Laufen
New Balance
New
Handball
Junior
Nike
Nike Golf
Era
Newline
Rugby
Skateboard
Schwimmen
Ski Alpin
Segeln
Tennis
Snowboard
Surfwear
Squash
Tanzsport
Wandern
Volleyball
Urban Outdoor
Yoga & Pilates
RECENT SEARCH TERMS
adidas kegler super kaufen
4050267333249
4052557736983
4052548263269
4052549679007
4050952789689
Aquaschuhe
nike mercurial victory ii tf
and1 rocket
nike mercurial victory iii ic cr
•••••
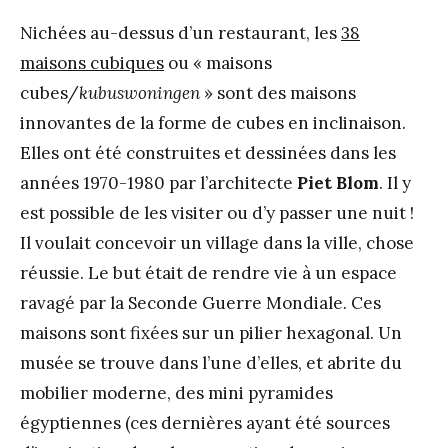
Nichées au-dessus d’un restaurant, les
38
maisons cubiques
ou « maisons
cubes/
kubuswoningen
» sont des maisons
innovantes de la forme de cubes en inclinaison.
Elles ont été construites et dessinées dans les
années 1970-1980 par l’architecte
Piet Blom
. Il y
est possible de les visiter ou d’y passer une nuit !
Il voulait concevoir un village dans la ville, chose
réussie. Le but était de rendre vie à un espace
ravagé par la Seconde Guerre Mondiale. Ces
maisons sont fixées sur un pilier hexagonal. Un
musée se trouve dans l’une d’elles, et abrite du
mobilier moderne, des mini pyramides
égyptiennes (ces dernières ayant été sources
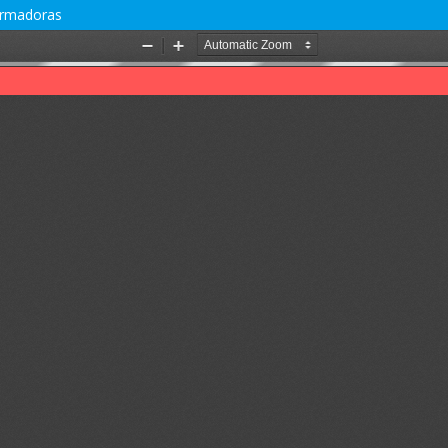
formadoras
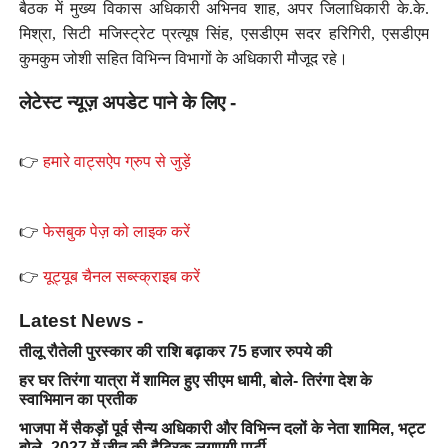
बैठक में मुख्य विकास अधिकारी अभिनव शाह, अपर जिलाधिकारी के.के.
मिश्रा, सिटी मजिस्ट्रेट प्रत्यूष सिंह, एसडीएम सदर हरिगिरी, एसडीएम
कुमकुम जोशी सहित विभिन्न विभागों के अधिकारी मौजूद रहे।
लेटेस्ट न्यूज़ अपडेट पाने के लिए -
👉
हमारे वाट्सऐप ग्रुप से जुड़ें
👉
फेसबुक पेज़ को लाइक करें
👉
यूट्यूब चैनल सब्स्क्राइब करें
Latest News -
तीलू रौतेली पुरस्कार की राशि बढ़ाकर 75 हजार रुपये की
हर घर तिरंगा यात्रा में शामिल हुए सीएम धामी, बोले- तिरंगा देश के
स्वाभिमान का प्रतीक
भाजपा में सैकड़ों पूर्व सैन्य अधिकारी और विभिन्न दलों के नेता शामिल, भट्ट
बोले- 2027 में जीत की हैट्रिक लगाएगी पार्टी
•••••
TO-DO ITEM>
How many lines in the material above contain the word "maisons"? Reply with the number alone.

RESULT OF THIS TASK>
4